Data:
Start of Block
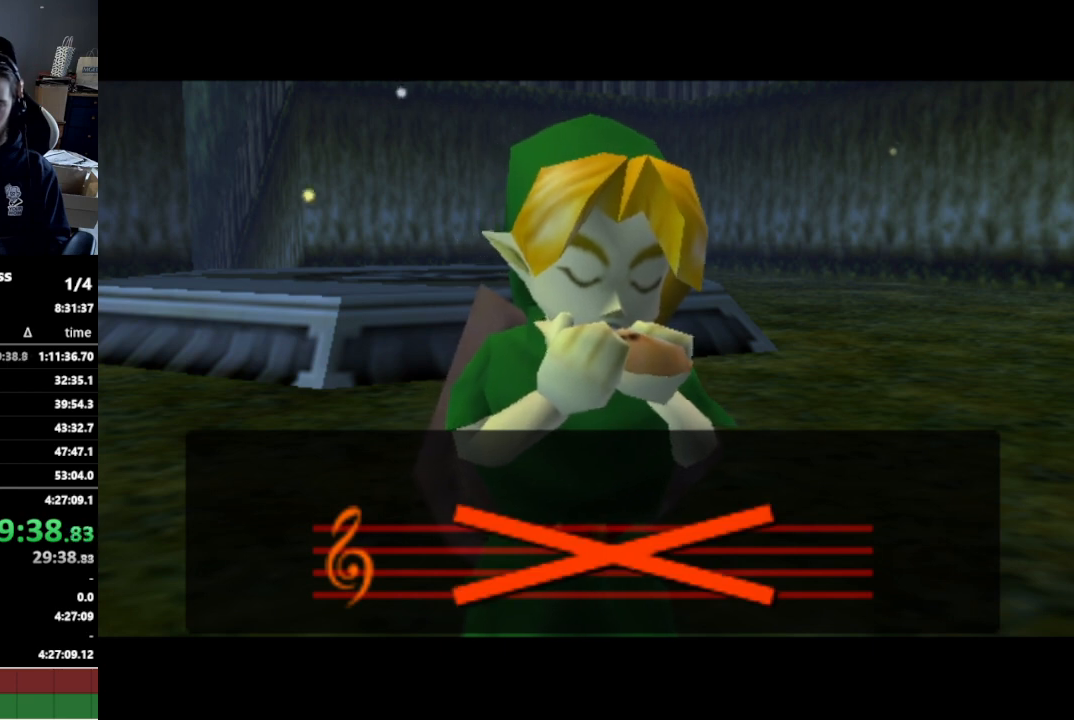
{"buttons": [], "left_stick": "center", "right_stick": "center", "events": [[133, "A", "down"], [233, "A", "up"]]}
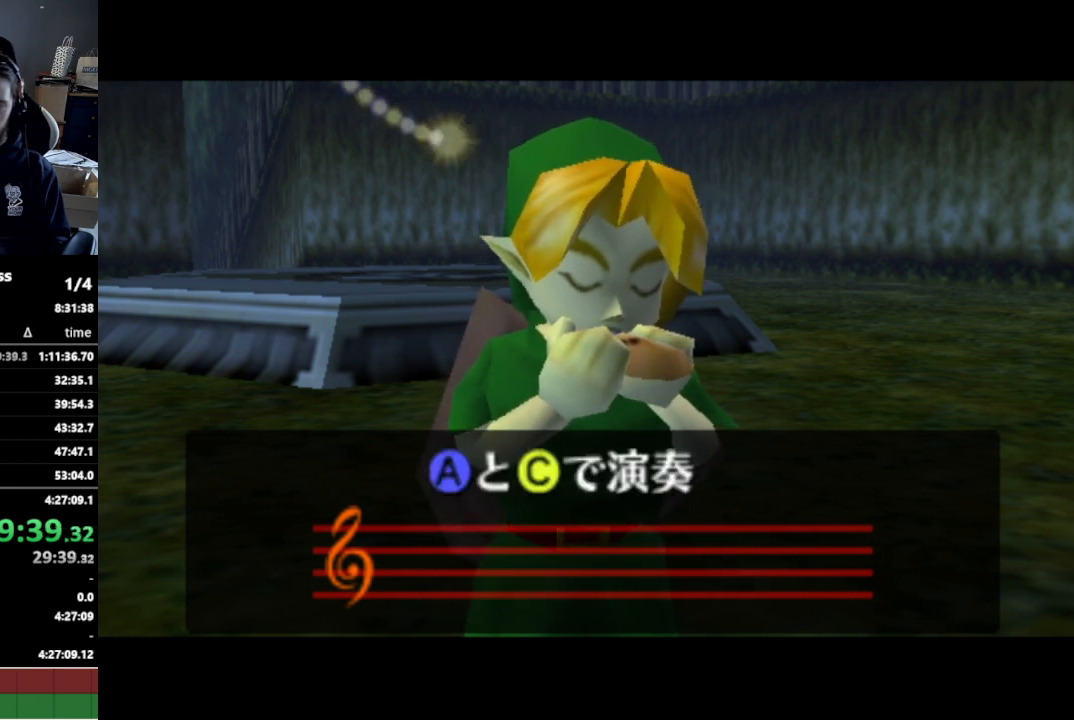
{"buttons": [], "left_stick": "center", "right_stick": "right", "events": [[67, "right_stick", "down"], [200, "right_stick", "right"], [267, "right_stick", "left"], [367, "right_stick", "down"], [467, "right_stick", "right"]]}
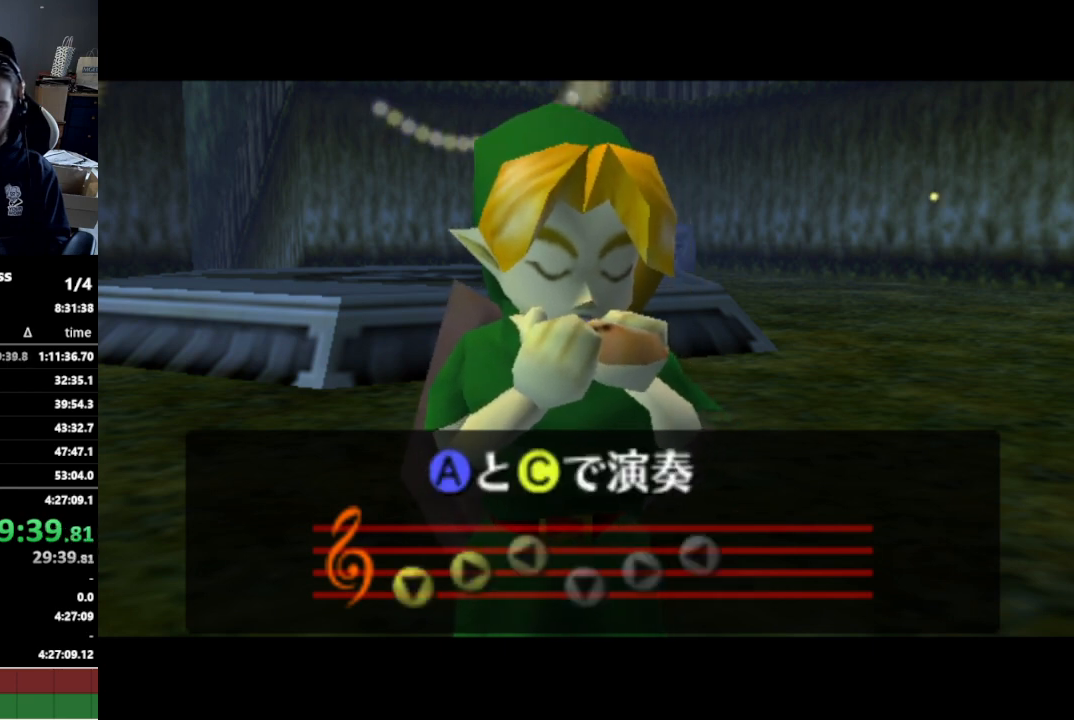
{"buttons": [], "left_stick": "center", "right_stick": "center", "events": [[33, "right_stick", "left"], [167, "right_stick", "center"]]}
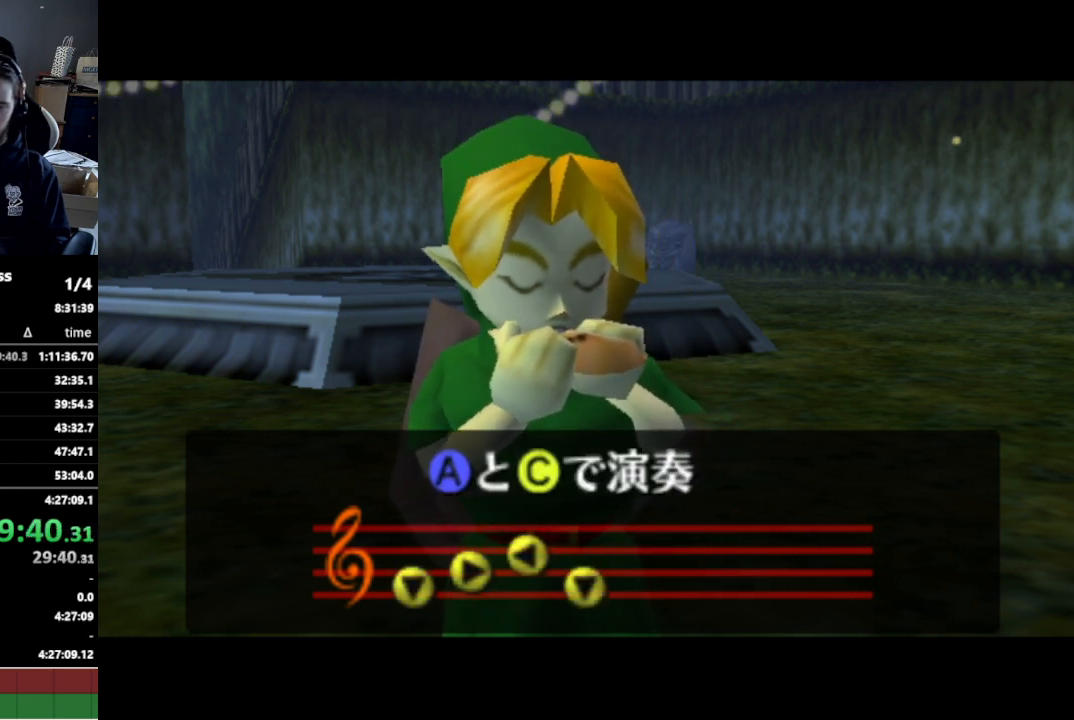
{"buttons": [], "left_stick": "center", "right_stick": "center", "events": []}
End of Block
Work task:
Would you please copy the listing exactly, omitting every picture?

Response below:
{"buttons": [], "left_stick": "center", "right_stick": "center", "events": [[133, "A", "down"], [233, "A", "up"]]}
{"buttons": [], "left_stick": "center", "right_stick": "right", "events": [[67, "right_stick", "down"], [200, "right_stick", "right"], [267, "right_stick", "left"], [367, "right_stick", "down"], [467, "right_stick", "right"]]}
{"buttons": [], "left_stick": "center", "right_stick": "center", "events": [[33, "right_stick", "left"], [167, "right_stick", "center"]]}
{"buttons": [], "left_stick": "center", "right_stick": "center", "events": []}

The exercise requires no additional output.